21 Nov El Colegio de Médicos participa en las III Jornadas “¿Estamos locos, o qué?” sobre adolescencia y salud mental en Alcázar de San Juan
La Gerencia de Atención Integrada de Alcázar de San Juan celebró el pasado 20 de noviembre, en el Teatro Emilio Gavira, las III Jornadas de Sensibilización para una Adolescencia Saludable “¿Estamos locos, o qué?”, una iniciativa que reunió a más de 700 estudiantes de institutos de Alcázar, Herencia, Campo de Criptana, Villafranca de los Caballeros y Miguel Esteban.
El Colegio de Médicos de Ciudad Real participó en la inauguración institucional a través de su vocal, Dra.
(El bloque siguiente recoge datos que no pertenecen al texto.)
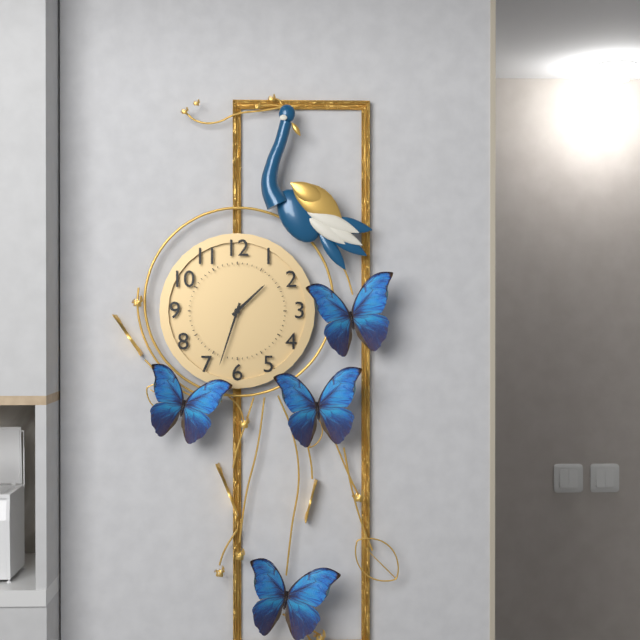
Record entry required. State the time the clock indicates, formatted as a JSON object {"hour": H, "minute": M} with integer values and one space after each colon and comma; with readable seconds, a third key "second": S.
{"hour": 1, "minute": 33}
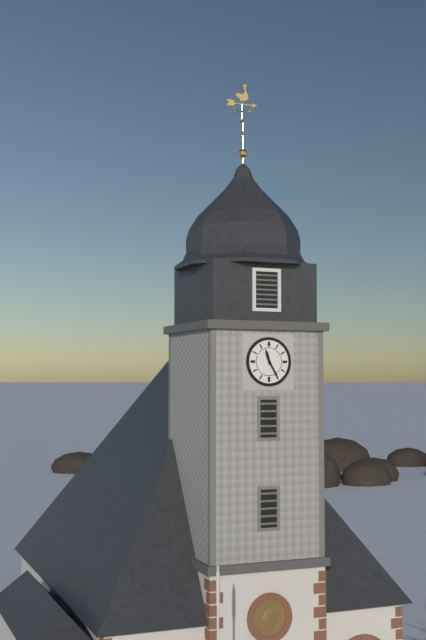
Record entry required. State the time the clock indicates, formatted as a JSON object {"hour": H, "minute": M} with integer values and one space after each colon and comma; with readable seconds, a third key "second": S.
{"hour": 11, "minute": 25}
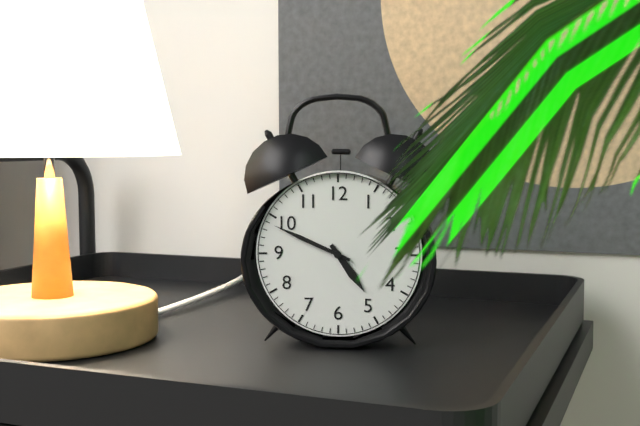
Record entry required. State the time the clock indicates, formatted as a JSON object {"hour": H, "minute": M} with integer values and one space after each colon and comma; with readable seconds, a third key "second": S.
{"hour": 4, "minute": 49}
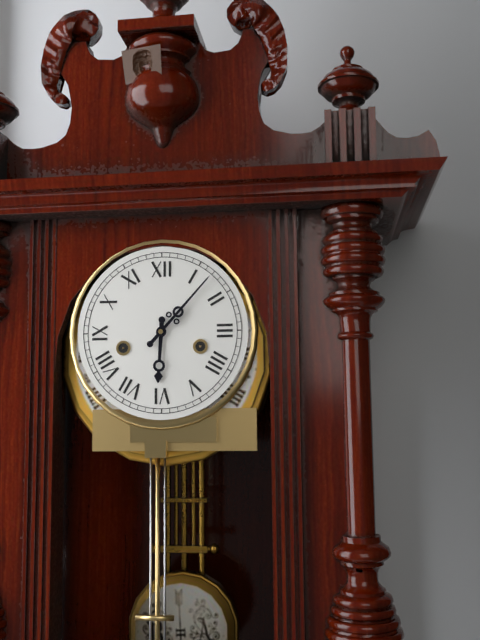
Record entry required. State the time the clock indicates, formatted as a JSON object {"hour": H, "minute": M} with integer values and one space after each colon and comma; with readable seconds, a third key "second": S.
{"hour": 6, "minute": 7}
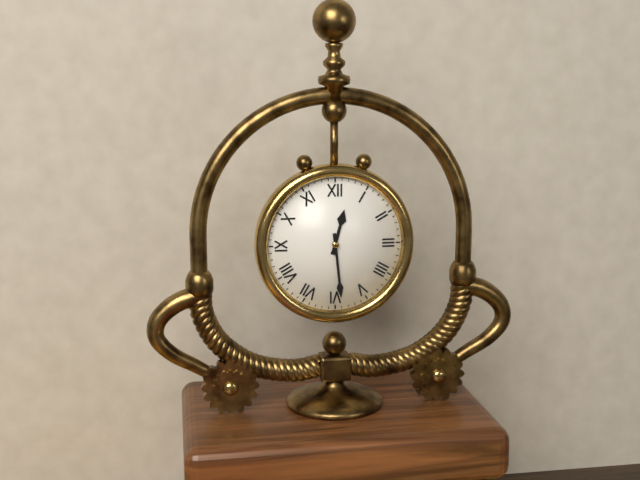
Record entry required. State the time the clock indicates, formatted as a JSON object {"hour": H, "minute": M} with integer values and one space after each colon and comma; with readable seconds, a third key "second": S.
{"hour": 12, "minute": 29}
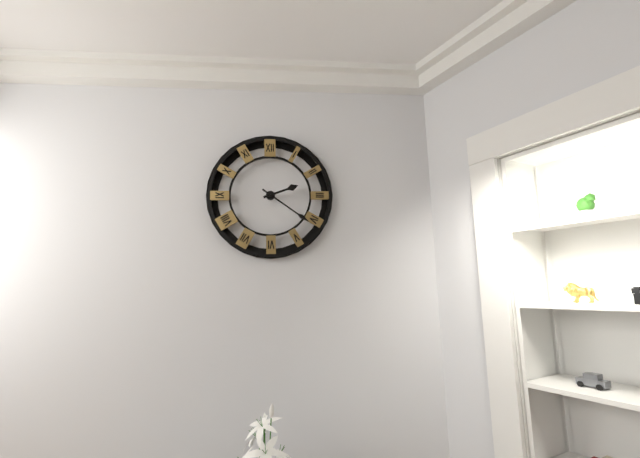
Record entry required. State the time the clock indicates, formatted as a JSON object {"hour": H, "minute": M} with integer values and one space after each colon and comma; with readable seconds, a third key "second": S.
{"hour": 2, "minute": 21}
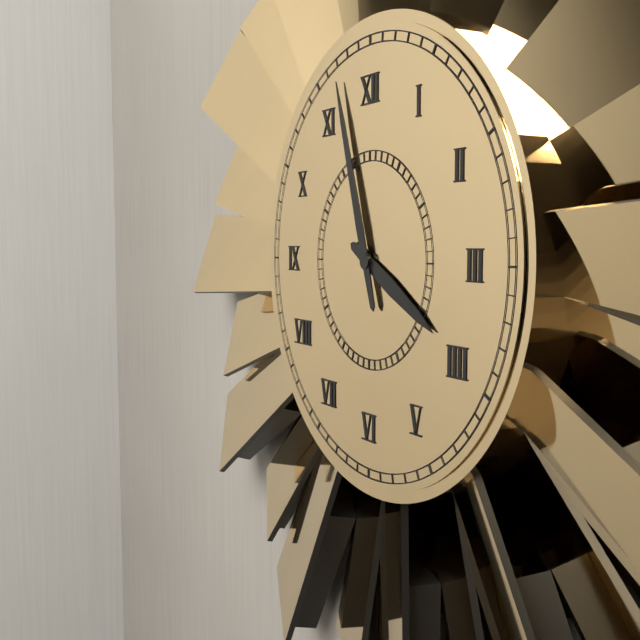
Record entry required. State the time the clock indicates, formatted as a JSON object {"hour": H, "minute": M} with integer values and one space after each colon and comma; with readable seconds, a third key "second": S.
{"hour": 3, "minute": 57}
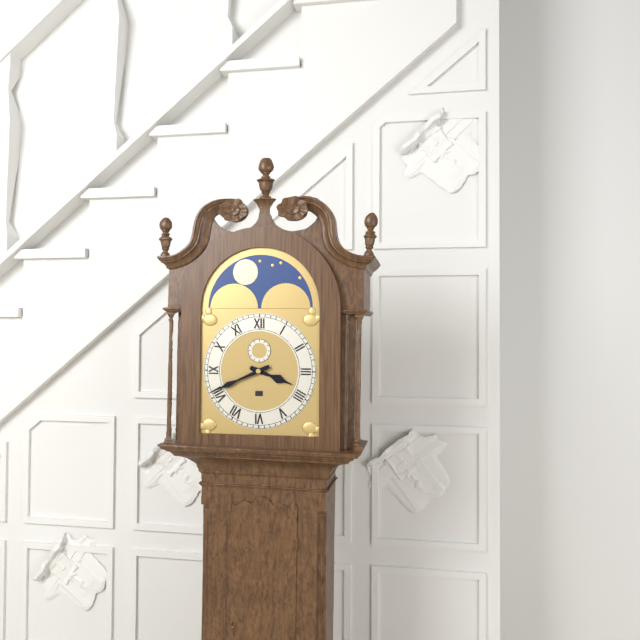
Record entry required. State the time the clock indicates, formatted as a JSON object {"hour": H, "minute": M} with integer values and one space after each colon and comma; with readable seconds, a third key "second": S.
{"hour": 3, "minute": 41}
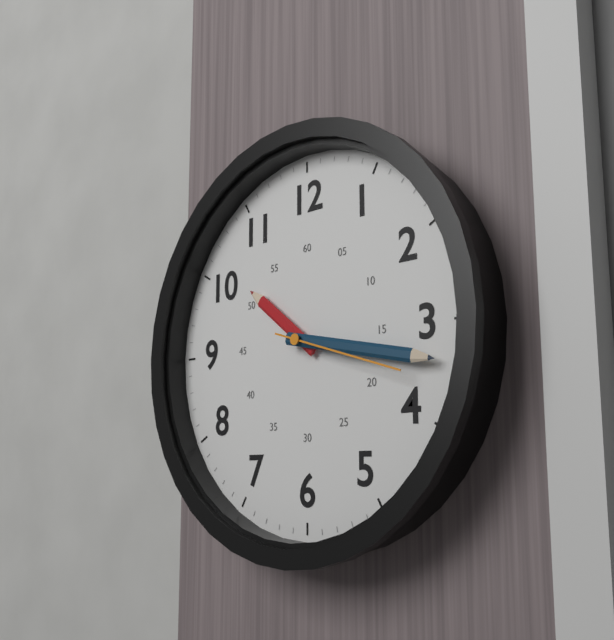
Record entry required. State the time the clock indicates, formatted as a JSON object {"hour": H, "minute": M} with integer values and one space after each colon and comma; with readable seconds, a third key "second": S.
{"hour": 10, "minute": 17, "second": 18}
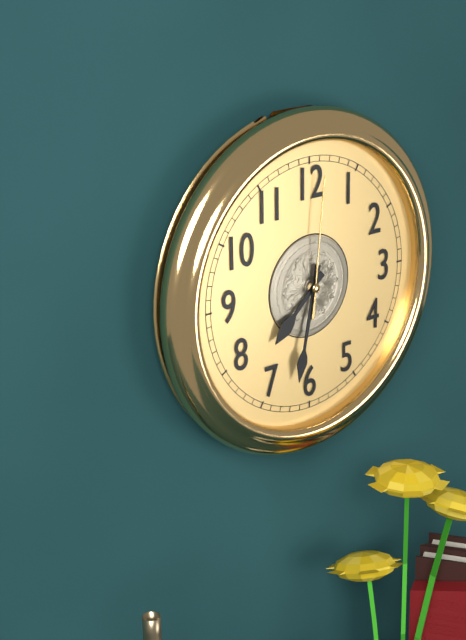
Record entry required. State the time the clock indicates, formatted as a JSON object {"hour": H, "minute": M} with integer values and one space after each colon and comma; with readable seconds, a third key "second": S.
{"hour": 7, "minute": 32, "second": 1}
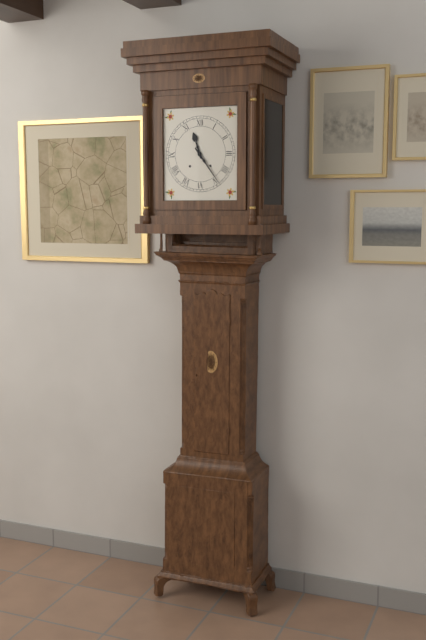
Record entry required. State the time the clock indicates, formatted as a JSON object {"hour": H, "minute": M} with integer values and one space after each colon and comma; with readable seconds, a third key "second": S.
{"hour": 11, "minute": 24}
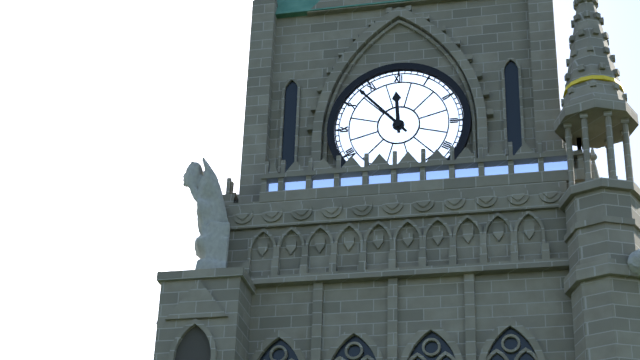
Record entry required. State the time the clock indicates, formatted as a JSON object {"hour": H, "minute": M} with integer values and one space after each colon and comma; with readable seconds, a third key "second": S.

Beatriz Serrano, quien destacó “la enorme importancia de promover actividades de prevención primaria y salud comunitaria dirigidas a los jóvenes”, recordando que familias, centros educativos y profesionales sanitarios “son agentes clave en el desarrollo emocional del adolescente”. Serrano afirmó además que el Colegio continuará respaldando iniciativas que contribuyan a impulsar la educación en salud desde edades tempranas.
En la apertura intervinieron también Lucas Salcedo, director gerente de la GAI de Alcázar de San Juan; Pedro Cebrián, vocal del Colegio de Enfermería; Patricia Benito, concejala de Servicios Sociales; y Daniel Patiño, experto en educación sexual.
El Dr. Salcedo subrayó el salto cualitativo de esta edición, que además de las ponencias incorpora un escape room educativo, concursos de vídeo y pósteres creados por el propio alumnado y semanas de trabajo previo en los centros educativos. “La salud emocional es un compromiso compartido -señaló-, y solo avanzamos si caminamos juntos”.
Las jornadas abordaron temas centrales para los adolescentes y su entorno: salud mental y emociones, sexualidad responsable, uso de la tecnología, prevención de adicciones, y acompañamiento familiar y educativo.
El ponente Daniel Patiño insistió en la necesidad de reforzar la educación afectivo-sexual, ante el aumento de infecciones de transmisión sexual y embarazos no deseados en población joven.
Durante la sesión de tarde, dirigida a familias y profesionales, se puso el foco en la importancia de construir espacios donde los adolescentes puedan expresar lo que sienten “sin miedo y sin juicio”, promoviendo la prevención real y sostenida.